The detectorists, as they call themselves, spend hours pacing beaches, even if their glittering dreams of pieces of eight usually yield to more mundane realities.

But that has not stopped retirees like Kirby from continuing daily patrols, or the increasing number of men in their 30s who want something to do as their families lounge on the sand, said Anthony Brogna, who sells treasure-hunting machines in Watertown that range in price from $249.95 to $1099.95.

"The hobby has absolutely exploded in the last 10 years," said Brogna, 37, who grew up watching his great-uncle hunt the sands of Hyannis. "The stereotypical person used to be an old guy on the beach with headphones and a metal detector."

Old or young, the beach treasure hunters of today have computerized equipment that can sense items deeper in the ground than before and even guess what the item is.

Kirby's White's Classic SL, a $500 midlevel detector, has a screen that he watches intently as a black bar dances beneath a legend showing images of a quarter, dime, and penny. The device senses metal by emitting an electromagnetic field that changes when it encounters metalic objects. A coil in the detector senses the changes and converts them to sounds that Kirby can hear through the headphones he wears under his Red Sox baseball cap.

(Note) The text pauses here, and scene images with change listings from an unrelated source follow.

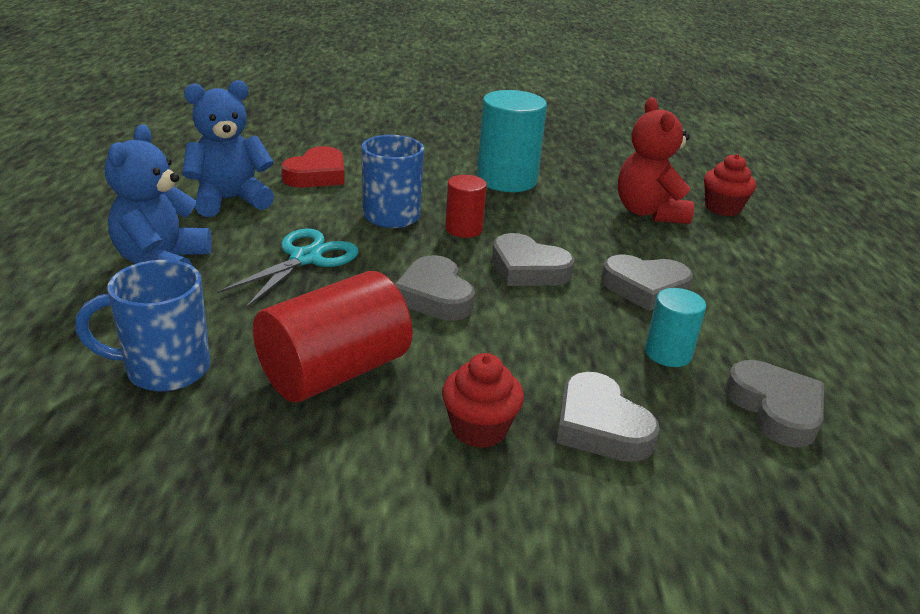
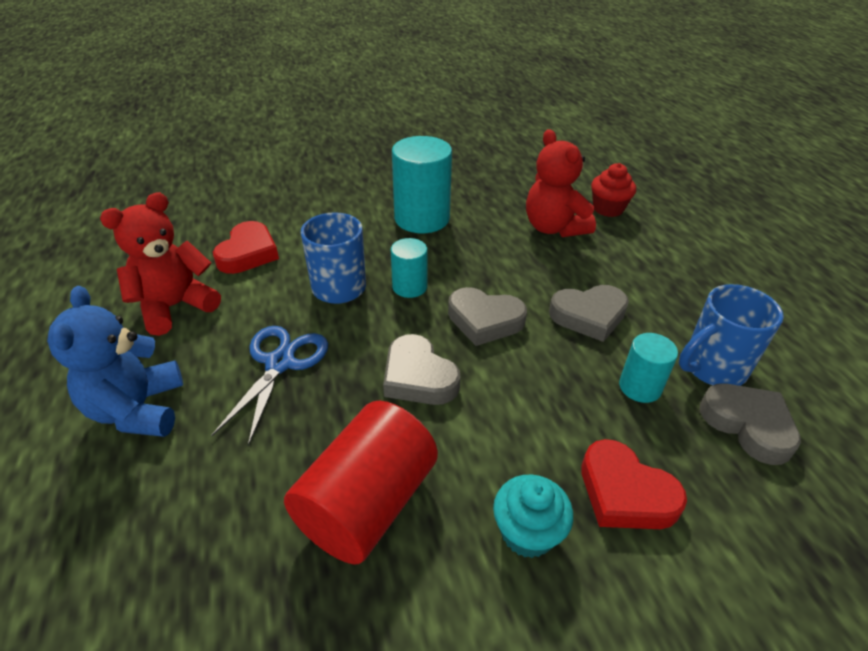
camera: 15 degrees left, 10 degrees up
(164, 370) = (196, 557): blue mug -> blue mug (712, 368)
(230, 200) = (175, 306): blue teddy bear -> red teddy bear
(306, 258) = (280, 363): turquoise scissors -> blue scissors
(463, 229) = (409, 287): red cylinder -> turquoise cylinder
(479, 429) = (527, 533): red cupcake -> turquoise cupcake
(600, 426) = (625, 493): grey heart -> red heart

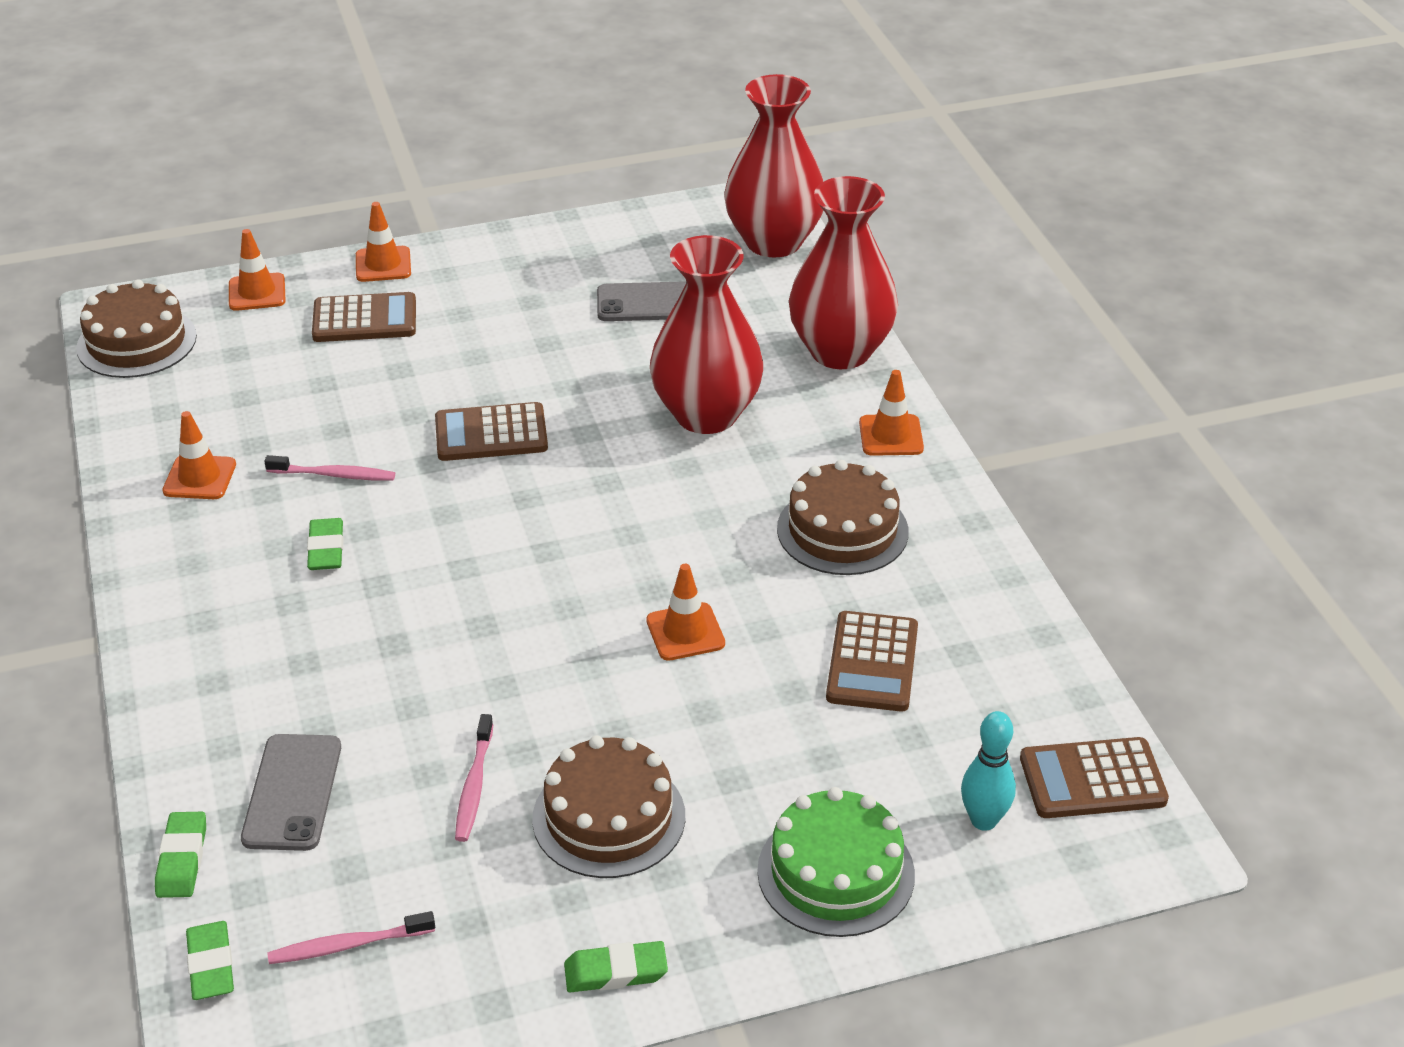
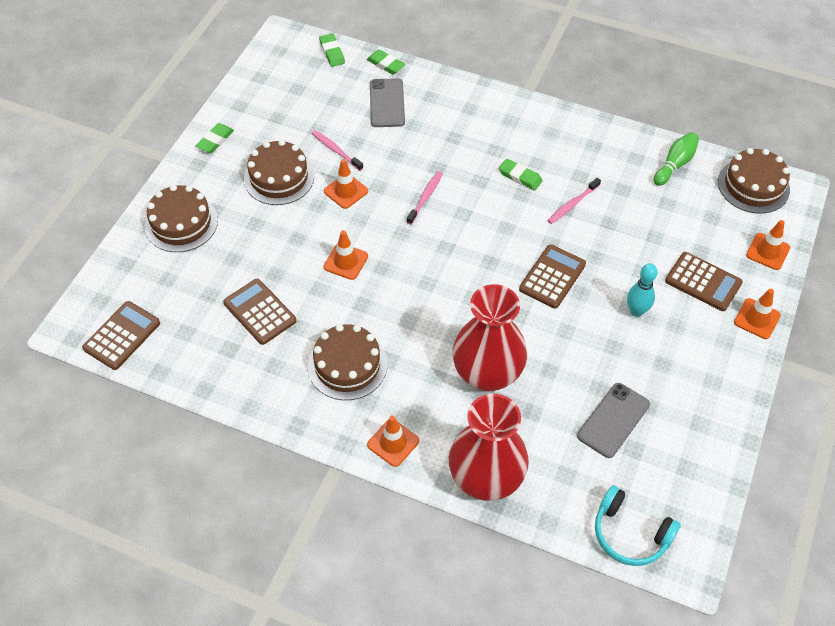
camera: 130 degrees right, 15 degrees up
(154, 420) = (675, 164): none -> green bowling pin
(199, 478) = (612, 160): orange traffic cone -> orange traffic cone (346, 191)
(211, 965) = (332, 52): green eraser -> green eraser turned 45 degrees clockwise
(292, 792) = (387, 103): grey phone -> grey phone turned 45 degrees clockwise
(348, 945) = (303, 85): pink toothbrush -> pink toothbrush (425, 197)
(364, 319) = (703, 282): brown calculator -> brown calculator turned 90 degrees counterclockwise
(773, 242) = (630, 533): red vase -> turquoise headphones
(836, 872) = (181, 223): green cake -> brown cake
(983, 820) = (148, 284): turquoise bowling pin -> turquoise bowling pin (636, 311)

Though Kirby sticks to Crane Beach, diehards go for fields and forests where the digging is more difficult, but the finds are more likely to be old and well preserved. Brogna, a detectorist as well as a retailer, scans microfiche records and lays colonial maps over newer ones, trying to pinpoint spots where people used to gather long ago, such as the sites of old fairgrounds, stagecoach stops, and taverns now obscured by farms and forests. When he heads to beaches, he tries to go in the hours after a northeaster, after treasures have washed into shallower waters.

"We're in the best area in the United States for metal detecting," Brogna said. "People in other states are dying -- really, they'd give their right arm -- to detect here. If they find something from 1850, it could go in a museum. Here, we'd throw it in a coffee can."

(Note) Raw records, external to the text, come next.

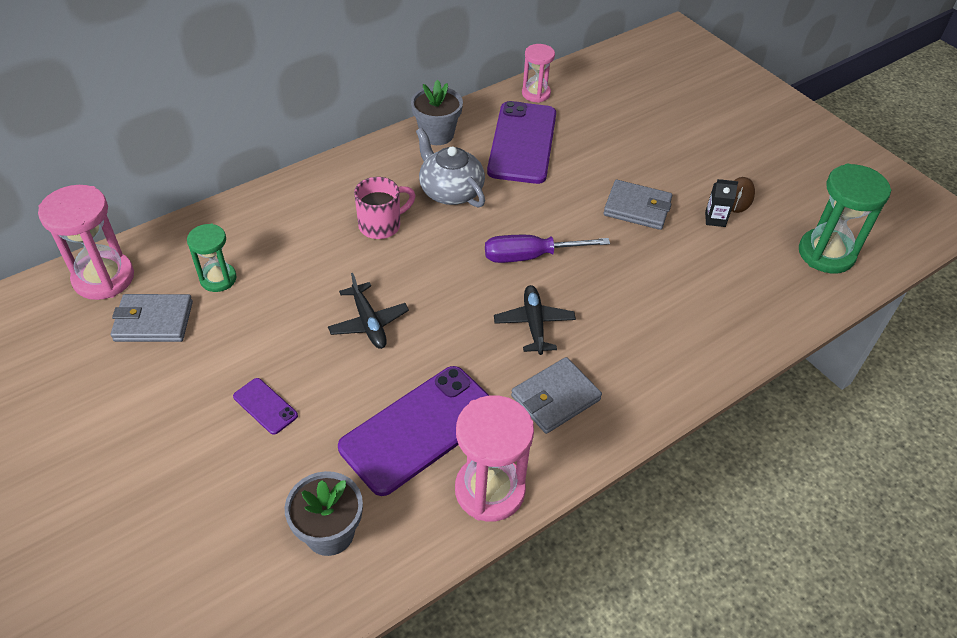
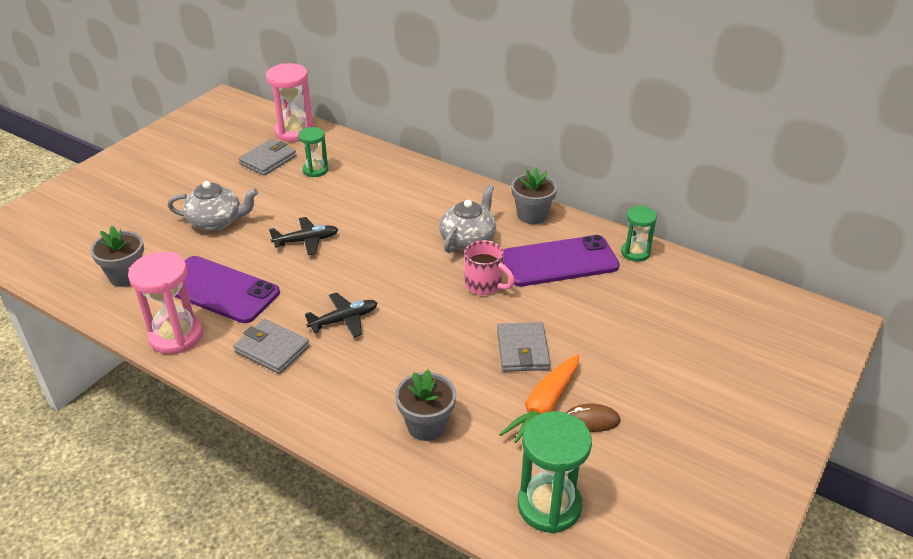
camera: 70 degrees right, 10 degrees down
(153, 321) = (268, 160): grey wallet -> grey wallet turned 60 degrees clockwise
(265, 406) = (216, 221): purple phone -> grey teapot
(368, 323) = (306, 241): black plane -> black plane turned 150 degrees counterclockwise
(381, 225) = (407, 218): pink mug -> pink mug (484, 285)
(529, 256) = (418, 299): purple screwdriver -> none
(536, 93) = (635, 253): pink hourglass -> green hourglass
(713, 302) = (426, 425): none -> grey flower pot
(715, 219) = (544, 407): black carton -> orange carrot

Brogna, wielding his $799.95 White's MXG, finds so many treasures that he cannot recall exactly where or when he located coins like his 1779 silver Spanish real and a 1723 Hibernia farthing minted in Ireland. On a good day, Kirby finds nickels and quarters dating to the 1980s and estimates he has recovered the $500 cost of his detector. He is still working on his $125 annual fee for Crane Beach.

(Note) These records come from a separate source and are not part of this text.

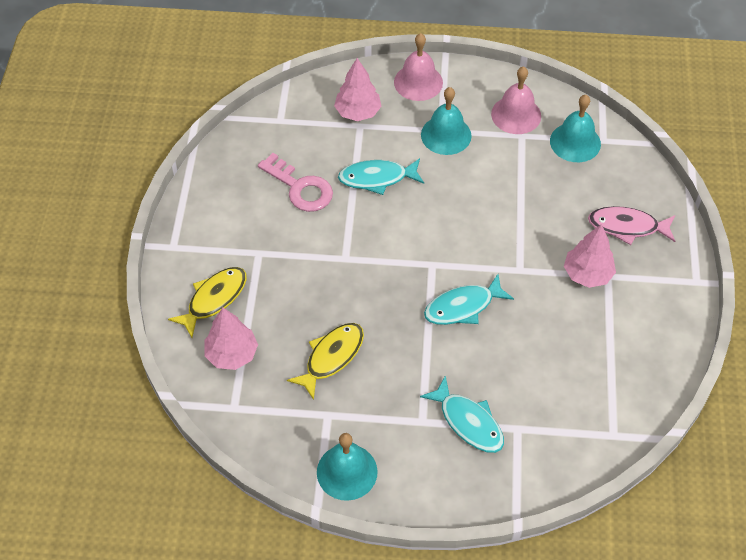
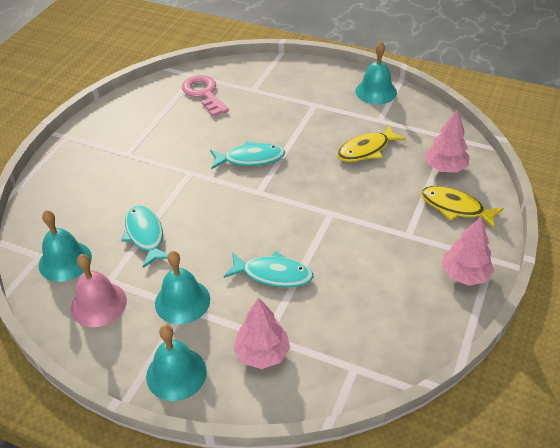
camera: 160 degrees left, 10 degrees down
(214, 299) = (455, 207): yellow fish -> yellow fish turned 60 degrees clockwise
(300, 188) = (353, 284): pink key -> pink key (204, 93)
(418, 82) = (176, 373): pink bell -> turquoise bell
(468, 422) = (284, 98): turquoise fish -> turquoise fish (145, 235)
(587, 274) = (141, 158): pink tree -> pink tree (464, 274)
(627, 227) = (83, 182): pink fish -> none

Kirby took up his pricey hobby three years ago, after he followed a friend and watched him find $7 in coins in an hour. That seemed like a good deal to him, so he asked his wife for a detector. He took it first to the house where his grandmother once lived and unearthed a tiny silver thimble. Her initials were engraved on the side. He kept it. The others, he gives to his grown daughters.

The friend taught Kirby the rules: Fill all holes; never charge people for lost possessions, but accept rewards; always remove trash that sets off the machine, such as tin foil or discarded beer cans.

Those rules are passed on by the Massachusetts Treasure Hunting Association, one of five clubs in the state dedicated to the hobby. It was formed in 1981, during another boom in treasure hunting caused by a spike in gold and silver prices.

These days, up to 100 relic hunters and gold prospectors come to the meetings each month to show off the cameos and coins they have unearthed. Though some seeking older finds specialize in hunting forests and fields, many of them still hunt the beach, though at dawn or around 4 p.m., as sunbathers leave.

But Kirby likes the company he finds in the middle of the day. By noon, Chris Bradshaw and the other boys had lost interest. Kirby, too: He had wandered off the beach, distractedly waving the wand across the sandy path to the parking lot. He rummaged inside his fanny pack and rattled his finds: a metal bookmark and five quarters dusted with sand.

"$1.25, that's all; that's all I made." Kirby sniffed. "Well, better days are coming."